Among some slides I recently digitized is a series of astrophotos featuring Orion. Taken in early 1986 this represents one of my early forays into astrophotography. While most of the images are troubled by bad tracking, at least two worked with round, if somewhat overexposed, stars. Judging by the field of view it was a 50mm lens which means it might be an f/1.8, the common nifty-fifty.

Ektachrome Orion
The constellation of Orion captured with Ektachrome film in 1986
The image was most likely taken with my father’s “borrowed” Canon AE-1 35mm camera riding on a small equatorial platform of my own construction. This platform consisted of two disks of acrylic and a small synchronous clock motor. I still have this platform… I wonder if it still runs?

A few thing are quickly revealed when looking at the image. Taken on Ektachrome film the image is heavy on the blue, with poor sensitivity in the deep red. The Orion Nebula shows very little color and less extant than I would expect. The image is also quite grainy, the film grain being quite obvious and distracting.
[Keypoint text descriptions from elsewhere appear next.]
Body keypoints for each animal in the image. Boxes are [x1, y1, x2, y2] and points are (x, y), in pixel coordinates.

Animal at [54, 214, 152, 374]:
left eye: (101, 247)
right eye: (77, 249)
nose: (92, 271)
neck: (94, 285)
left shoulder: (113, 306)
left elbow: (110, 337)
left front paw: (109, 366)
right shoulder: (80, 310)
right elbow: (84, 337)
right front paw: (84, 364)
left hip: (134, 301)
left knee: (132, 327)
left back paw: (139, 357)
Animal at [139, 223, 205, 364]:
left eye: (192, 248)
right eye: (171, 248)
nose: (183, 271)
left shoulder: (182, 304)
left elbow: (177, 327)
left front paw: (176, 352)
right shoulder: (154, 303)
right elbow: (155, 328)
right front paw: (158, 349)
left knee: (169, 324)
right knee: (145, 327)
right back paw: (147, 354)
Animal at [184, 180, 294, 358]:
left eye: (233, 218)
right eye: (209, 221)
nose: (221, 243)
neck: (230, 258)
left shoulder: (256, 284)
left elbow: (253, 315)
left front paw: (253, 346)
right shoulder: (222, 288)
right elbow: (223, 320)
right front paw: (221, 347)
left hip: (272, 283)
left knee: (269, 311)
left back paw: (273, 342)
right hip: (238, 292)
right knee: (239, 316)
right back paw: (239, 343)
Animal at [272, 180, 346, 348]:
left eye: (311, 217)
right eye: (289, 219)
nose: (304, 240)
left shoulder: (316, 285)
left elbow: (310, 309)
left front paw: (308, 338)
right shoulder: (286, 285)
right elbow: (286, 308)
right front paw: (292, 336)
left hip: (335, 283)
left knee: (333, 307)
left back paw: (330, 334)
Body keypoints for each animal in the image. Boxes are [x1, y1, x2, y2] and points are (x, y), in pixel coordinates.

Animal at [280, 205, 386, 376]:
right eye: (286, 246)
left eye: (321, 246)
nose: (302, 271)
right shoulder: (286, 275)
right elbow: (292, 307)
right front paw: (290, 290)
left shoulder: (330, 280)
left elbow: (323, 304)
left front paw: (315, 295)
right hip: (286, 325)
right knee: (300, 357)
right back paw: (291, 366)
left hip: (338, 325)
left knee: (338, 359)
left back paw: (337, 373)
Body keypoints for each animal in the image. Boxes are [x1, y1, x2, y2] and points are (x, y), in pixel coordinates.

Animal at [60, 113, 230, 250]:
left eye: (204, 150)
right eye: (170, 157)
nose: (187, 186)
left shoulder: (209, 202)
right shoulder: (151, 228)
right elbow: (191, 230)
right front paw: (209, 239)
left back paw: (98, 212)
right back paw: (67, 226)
I cleaned up the image a bit in Lightroom, but this is about as good as it gets.

The images was likely a fairly long exposure, perhaps 30 seconds to a couple minutes. I have no records to show how long, no EXIF information on a 35mm slide. The image would have been hand-timed with watch a manual shutter release cable.

Kodak has announced a resumption of Ektachrome production after ceasing all production in 2013. This appears to be in recognition of the remaining, but robust, niche community of film photographers and continued demand for film. First scheduled for 2017 this was delayed into 2018 due to the lack of availability of some materials necessary for production.

Even if the film again becomes available I doubt I will be grabbing a roll for astrophotos. I do have the cameras and lenses available to shoot film. Modern DLSR’s are vastly better at low light.